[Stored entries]
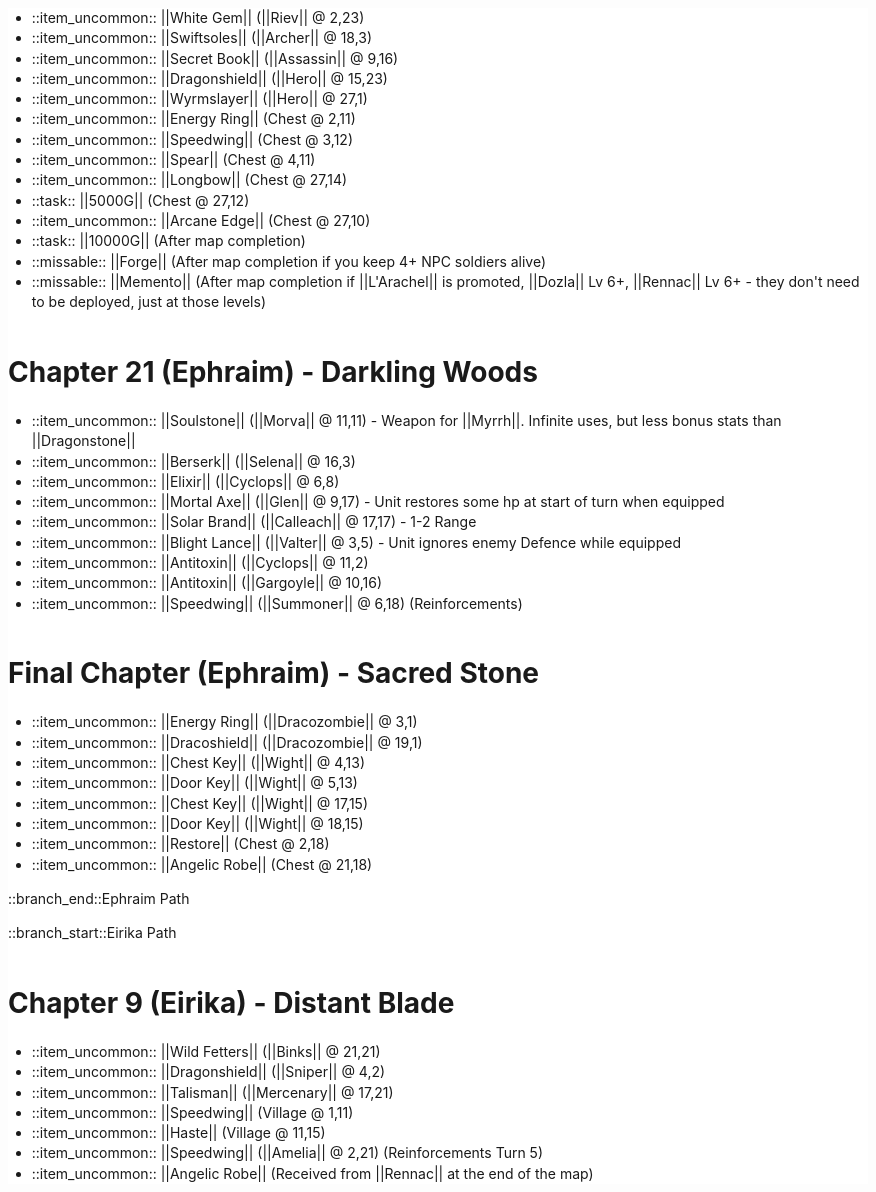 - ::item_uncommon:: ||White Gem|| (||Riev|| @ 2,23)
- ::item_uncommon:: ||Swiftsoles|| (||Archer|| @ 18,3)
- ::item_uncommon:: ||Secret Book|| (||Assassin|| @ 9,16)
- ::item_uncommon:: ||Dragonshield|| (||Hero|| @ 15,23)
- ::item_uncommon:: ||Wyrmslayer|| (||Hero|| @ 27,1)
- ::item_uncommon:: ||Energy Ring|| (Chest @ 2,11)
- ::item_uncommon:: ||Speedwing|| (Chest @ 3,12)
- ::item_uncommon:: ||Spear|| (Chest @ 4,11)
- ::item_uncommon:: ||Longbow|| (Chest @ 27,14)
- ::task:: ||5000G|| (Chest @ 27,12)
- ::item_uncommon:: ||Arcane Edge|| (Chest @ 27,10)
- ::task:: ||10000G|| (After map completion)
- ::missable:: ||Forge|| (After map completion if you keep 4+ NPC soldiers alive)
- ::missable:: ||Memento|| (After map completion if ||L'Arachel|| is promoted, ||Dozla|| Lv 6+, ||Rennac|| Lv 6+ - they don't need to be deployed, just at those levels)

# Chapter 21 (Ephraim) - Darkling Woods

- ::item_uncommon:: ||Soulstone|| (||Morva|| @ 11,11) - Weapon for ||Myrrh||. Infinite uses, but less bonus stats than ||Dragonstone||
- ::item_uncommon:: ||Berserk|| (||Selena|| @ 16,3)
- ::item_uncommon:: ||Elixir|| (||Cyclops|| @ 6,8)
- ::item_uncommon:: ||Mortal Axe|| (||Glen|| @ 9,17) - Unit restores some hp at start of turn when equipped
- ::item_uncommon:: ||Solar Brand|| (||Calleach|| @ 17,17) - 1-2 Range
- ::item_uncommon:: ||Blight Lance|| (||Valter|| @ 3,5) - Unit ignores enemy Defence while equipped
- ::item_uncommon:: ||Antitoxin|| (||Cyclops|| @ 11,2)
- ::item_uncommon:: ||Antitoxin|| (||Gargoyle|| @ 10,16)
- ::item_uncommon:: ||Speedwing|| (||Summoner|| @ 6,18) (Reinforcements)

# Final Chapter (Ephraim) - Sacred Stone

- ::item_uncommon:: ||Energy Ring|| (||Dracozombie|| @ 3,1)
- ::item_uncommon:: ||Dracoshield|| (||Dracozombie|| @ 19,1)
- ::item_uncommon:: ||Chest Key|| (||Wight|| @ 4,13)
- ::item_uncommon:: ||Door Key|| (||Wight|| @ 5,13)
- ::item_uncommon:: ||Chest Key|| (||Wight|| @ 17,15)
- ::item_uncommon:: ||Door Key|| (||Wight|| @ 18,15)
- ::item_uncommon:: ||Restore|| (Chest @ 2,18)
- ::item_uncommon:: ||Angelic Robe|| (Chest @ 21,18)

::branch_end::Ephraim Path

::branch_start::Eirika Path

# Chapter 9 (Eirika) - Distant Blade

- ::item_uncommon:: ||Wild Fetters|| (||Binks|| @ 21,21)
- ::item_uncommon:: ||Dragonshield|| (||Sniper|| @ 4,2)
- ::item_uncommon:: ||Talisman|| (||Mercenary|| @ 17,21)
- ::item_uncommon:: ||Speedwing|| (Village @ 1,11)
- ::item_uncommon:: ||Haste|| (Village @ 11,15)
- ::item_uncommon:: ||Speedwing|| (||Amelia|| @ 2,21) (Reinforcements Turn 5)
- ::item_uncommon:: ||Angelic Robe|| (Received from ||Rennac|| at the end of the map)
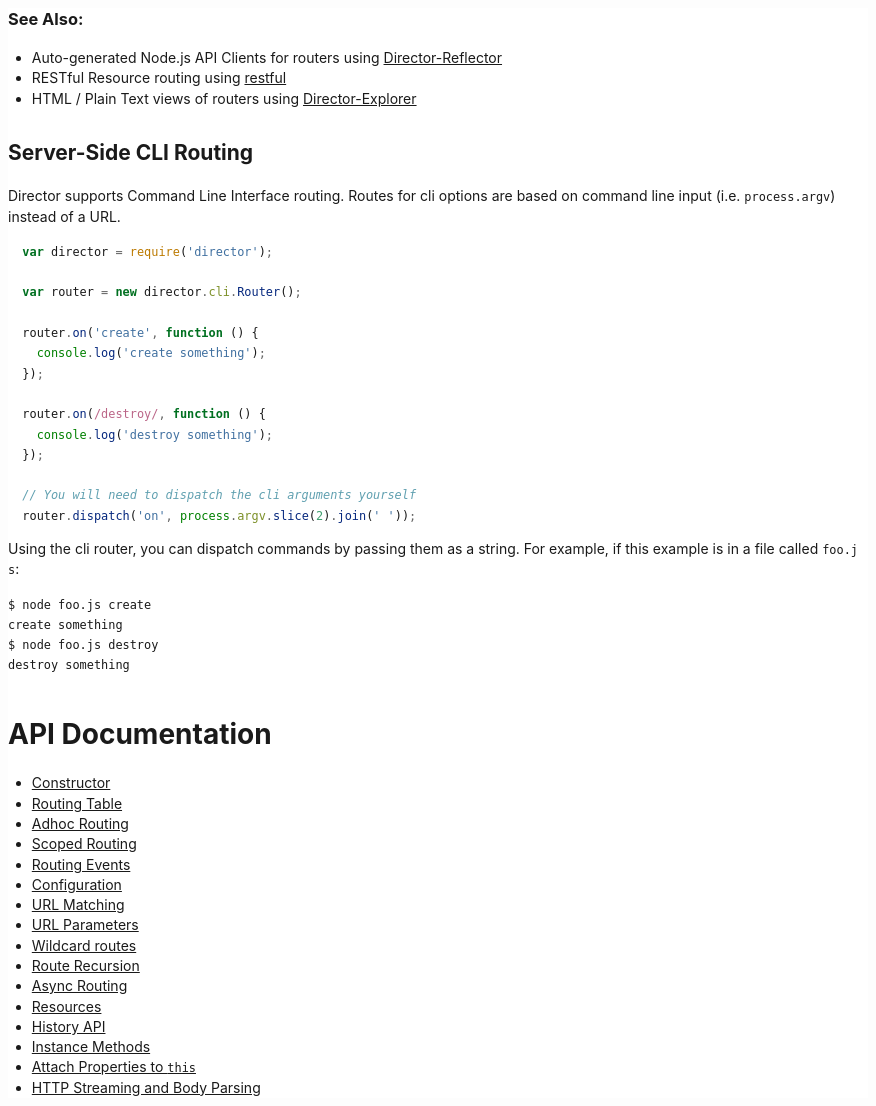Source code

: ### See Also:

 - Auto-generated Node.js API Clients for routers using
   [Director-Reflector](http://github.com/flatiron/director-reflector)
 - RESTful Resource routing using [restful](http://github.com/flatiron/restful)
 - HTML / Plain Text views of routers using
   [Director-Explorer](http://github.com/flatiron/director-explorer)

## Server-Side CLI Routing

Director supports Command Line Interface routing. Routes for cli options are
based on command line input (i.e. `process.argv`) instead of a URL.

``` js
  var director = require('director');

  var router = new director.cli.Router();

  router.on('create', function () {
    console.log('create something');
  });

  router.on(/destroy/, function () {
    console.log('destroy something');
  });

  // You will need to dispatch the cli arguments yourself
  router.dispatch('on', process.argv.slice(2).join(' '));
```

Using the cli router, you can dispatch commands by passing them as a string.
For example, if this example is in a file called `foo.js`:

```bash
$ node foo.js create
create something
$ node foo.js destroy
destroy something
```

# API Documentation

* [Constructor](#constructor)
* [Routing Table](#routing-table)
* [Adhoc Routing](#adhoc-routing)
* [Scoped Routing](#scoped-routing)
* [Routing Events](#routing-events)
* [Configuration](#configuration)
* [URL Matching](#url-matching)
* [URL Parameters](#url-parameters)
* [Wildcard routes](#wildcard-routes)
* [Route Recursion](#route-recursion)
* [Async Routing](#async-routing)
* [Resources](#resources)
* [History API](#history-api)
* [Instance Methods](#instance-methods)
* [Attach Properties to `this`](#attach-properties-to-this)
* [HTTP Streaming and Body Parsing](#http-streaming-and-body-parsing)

# [What to work on]
When you copy the entries, keep every word exactly as it stands and drop any pictures.

# [Output of the exercise]
 - ::item_uncommon:: ||White Gem|| (||Riev|| @ 2,23)
- ::item_uncommon:: ||Swiftsoles|| (||Archer|| @ 18,3)
- ::item_uncommon:: ||Secret Book|| (||Assassin|| @ 9,16)
- ::item_uncommon:: ||Dragonshield|| (||Hero|| @ 15,23)
- ::item_uncommon:: ||Wyrmslayer|| (||Hero|| @ 27,1)
- ::item_uncommon:: ||Energy Ring|| (Chest @ 2,11)
- ::item_uncommon:: ||Speedwing|| (Chest @ 3,12)
- ::item_uncommon:: ||Spear|| (Chest @ 4,11)
- ::item_uncommon:: ||Longbow|| (Chest @ 27,14)
- ::task:: ||5000G|| (Chest @ 27,12)
- ::item_uncommon:: ||Arcane Edge|| (Chest @ 27,10)
- ::task:: ||10000G|| (After map completion)
- ::missable:: ||Forge|| (After map completion if you keep 4+ NPC soldiers alive)
- ::missable:: ||Memento|| (After map completion if ||L'Arachel|| is promoted, ||Dozla|| Lv 6+, ||Rennac|| Lv 6+ - they don't need to be deployed, just at those levels)

# Chapter 21 (Ephraim) - Darkling Woods

- ::item_uncommon:: ||Soulstone|| (||Morva|| @ 11,11) - Weapon for ||Myrrh||. Infinite uses, but less bonus stats than ||Dragonstone||
- ::item_uncommon:: ||Berserk|| (||Selena|| @ 16,3)
- ::item_uncommon:: ||Elixir|| (||Cyclops|| @ 6,8)
- ::item_uncommon:: ||Mortal Axe|| (||Glen|| @ 9,17) - Unit restores some hp at start of turn when equipped
- ::item_uncommon:: ||Solar Brand|| (||Calleach|| @ 17,17) - 1-2 Range
- ::item_uncommon:: ||Blight Lance|| (||Valter|| @ 3,5) - Unit ignores enemy Defence while equipped
- ::item_uncommon:: ||Antitoxin|| (||Cyclops|| @ 11,2)
- ::item_uncommon:: ||Antitoxin|| (||Gargoyle|| @ 10,16)
- ::item_uncommon:: ||Speedwing|| (||Summoner|| @ 6,18) (Reinforcements)

# Final Chapter (Ephraim) - Sacred Stone

- ::item_uncommon:: ||Energy Ring|| (||Dracozombie|| @ 3,1)
- ::item_uncommon:: ||Dracoshield|| (||Dracozombie|| @ 19,1)
- ::item_uncommon:: ||Chest Key|| (||Wight|| @ 4,13)
- ::item_uncommon:: ||Door Key|| (||Wight|| @ 5,13)
- ::item_uncommon:: ||Chest Key|| (||Wight|| @ 17,15)
- ::item_uncommon:: ||Door Key|| (||Wight|| @ 18,15)
- ::item_uncommon:: ||Restore|| (Chest @ 2,18)
- ::item_uncommon:: ||Angelic Robe|| (Chest @ 21,18)

::branch_end::Ephraim Path

::branch_start::Eirika Path

# Chapter 9 (Eirika) - Distant Blade

- ::item_uncommon:: ||Wild Fetters|| (||Binks|| @ 21,21)
- ::item_uncommon:: ||Dragonshield|| (||Sniper|| @ 4,2)
- ::item_uncommon:: ||Talisman|| (||Mercenary|| @ 17,21)
- ::item_uncommon:: ||Speedwing|| (Village @ 1,11)
- ::item_uncommon:: ||Haste|| (Village @ 11,15)
- ::item_uncommon:: ||Speedwing|| (||Amelia|| @ 2,21) (Reinforcements Turn 5)
- ::item_uncommon:: ||Angelic Robe|| (Received from ||Rennac|| at the end of the map)
Source code

: ### See Also:

 - Auto-generated Node.js API Clients for routers using
   [Director-Reflector](http://github.com/flatiron/director-reflector)
 - RESTful Resource routing using [restful](http://github.com/flatiron/restful)
 - HTML / Plain Text views of routers using
   [Director-Explorer](http://github.com/flatiron/director-explorer)

## Server-Side CLI Routing

Director supports Command Line Interface routing. Routes for cli options are
based on command line input (i.e. `process.argv`) instead of a URL.

``` js
  var director = require('director');

  var router = new director.cli.Router();

  router.on('create', function () {
    console.log('create something');
  });

  router.on(/destroy/, function () {
    console.log('destroy something');
  });

  // You will need to dispatch the cli arguments yourself
  router.dispatch('on', process.argv.slice(2).join(' '));
```

Using the cli router, you can dispatch commands by passing them as a string.
For example, if this example is in a file called `foo.js`:

```bash
$ node foo.js create
create something
$ node foo.js destroy
destroy something
```

# API Documentation

* [Constructor](#constructor)
* [Routing Table](#routing-table)
* [Adhoc Routing](#adhoc-routing)
* [Scoped Routing](#scoped-routing)
* [Routing Events](#routing-events)
* [Configuration](#configuration)
* [URL Matching](#url-matching)
* [URL Parameters](#url-parameters)
* [Wildcard routes](#wildcard-routes)
* [Route Recursion](#route-recursion)
* [Async Routing](#async-routing)
* [Resources](#resources)
* [History API](#history-api)
* [Instance Methods](#instance-methods)
* [Attach Properties to `this`](#attach-properties-to-this)
* [HTTP Streaming and Body Parsing](#http-streaming-and-body-parsing)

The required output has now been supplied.